EXERCISE DIRECTIONS: Below are records; reply with nothing but the number of lines in them that contain "frame".

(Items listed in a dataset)
---

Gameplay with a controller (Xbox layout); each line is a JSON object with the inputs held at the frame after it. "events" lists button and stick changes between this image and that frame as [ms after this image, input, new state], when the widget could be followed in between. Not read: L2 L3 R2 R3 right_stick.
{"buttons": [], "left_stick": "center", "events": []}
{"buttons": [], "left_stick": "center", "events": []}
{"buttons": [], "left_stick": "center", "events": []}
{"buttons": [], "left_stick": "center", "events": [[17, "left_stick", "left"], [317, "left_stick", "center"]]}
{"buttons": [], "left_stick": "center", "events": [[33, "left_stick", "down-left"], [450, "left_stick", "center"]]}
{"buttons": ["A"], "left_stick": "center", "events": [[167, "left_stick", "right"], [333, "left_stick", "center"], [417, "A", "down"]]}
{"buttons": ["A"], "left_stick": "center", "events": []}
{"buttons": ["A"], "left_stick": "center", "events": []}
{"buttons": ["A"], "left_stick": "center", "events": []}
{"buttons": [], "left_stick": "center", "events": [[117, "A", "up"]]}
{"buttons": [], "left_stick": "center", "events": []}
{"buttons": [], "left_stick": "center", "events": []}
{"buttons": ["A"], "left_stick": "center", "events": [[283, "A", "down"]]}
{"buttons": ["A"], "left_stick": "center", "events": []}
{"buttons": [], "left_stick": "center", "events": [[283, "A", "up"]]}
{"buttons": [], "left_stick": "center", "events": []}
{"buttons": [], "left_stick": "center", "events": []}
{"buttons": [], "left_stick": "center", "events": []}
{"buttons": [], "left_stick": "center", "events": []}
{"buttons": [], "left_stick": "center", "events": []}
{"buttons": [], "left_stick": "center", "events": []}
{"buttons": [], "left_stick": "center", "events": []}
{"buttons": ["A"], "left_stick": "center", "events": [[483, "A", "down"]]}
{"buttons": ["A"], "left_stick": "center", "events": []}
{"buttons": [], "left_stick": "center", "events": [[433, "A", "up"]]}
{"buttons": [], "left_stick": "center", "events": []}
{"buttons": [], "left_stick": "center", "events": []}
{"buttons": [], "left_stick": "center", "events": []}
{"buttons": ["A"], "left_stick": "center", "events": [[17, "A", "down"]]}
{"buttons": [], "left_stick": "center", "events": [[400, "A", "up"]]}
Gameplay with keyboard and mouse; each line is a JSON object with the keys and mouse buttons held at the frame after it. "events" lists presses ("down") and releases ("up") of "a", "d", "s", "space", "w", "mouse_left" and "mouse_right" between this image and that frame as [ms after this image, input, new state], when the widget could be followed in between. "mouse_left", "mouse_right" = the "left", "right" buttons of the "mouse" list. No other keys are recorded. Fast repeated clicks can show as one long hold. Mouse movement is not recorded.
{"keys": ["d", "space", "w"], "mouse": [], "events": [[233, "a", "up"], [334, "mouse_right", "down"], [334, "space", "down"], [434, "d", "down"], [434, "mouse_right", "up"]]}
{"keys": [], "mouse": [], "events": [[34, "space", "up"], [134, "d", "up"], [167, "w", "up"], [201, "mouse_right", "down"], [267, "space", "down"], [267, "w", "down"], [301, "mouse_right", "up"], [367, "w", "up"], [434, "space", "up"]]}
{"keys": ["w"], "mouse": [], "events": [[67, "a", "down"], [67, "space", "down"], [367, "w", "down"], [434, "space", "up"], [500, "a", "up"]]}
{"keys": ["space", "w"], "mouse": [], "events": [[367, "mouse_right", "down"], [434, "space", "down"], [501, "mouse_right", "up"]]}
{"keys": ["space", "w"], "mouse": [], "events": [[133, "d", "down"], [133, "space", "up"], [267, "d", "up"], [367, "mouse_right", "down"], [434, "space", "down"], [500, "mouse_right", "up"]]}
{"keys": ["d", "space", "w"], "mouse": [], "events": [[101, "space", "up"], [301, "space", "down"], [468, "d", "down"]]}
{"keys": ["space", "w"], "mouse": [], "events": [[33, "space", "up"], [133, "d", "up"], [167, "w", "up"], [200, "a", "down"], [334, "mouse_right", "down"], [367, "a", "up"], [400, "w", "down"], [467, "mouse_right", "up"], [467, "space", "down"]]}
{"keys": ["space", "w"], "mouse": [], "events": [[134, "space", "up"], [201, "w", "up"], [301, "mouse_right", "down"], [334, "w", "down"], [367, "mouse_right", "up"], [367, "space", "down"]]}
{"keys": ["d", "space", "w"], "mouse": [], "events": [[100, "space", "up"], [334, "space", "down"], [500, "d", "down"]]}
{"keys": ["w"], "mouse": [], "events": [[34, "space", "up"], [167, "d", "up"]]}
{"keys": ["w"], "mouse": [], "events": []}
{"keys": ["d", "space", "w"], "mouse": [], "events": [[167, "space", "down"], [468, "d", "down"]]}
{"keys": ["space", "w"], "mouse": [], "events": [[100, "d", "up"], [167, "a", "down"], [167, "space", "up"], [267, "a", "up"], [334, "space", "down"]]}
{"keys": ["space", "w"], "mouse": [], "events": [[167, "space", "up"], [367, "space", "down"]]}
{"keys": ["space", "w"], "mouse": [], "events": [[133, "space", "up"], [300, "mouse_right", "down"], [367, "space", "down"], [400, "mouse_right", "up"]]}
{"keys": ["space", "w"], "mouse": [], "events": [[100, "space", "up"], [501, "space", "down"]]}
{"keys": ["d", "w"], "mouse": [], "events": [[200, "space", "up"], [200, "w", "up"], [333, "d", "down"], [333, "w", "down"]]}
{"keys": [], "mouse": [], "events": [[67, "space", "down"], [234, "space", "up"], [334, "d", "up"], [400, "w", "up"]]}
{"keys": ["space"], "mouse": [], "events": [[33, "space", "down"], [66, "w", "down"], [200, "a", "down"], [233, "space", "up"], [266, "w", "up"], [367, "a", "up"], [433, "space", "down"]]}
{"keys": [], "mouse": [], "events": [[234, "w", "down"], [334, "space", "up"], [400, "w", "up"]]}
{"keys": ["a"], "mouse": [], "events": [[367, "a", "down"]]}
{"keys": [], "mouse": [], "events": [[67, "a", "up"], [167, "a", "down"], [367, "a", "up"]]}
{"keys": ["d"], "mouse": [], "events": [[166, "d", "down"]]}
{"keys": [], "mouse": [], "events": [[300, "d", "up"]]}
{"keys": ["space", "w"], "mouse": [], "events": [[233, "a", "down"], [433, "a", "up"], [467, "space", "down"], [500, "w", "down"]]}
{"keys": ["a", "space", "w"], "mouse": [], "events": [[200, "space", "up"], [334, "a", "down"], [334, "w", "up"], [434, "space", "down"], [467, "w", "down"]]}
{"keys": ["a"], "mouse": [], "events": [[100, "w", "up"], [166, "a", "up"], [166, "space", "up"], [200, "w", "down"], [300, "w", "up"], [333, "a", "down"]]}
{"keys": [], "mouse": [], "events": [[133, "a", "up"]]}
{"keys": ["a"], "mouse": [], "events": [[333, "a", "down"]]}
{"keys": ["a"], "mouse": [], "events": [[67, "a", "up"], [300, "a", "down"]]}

---

RESPONSE TO THIS EXERCISE: 2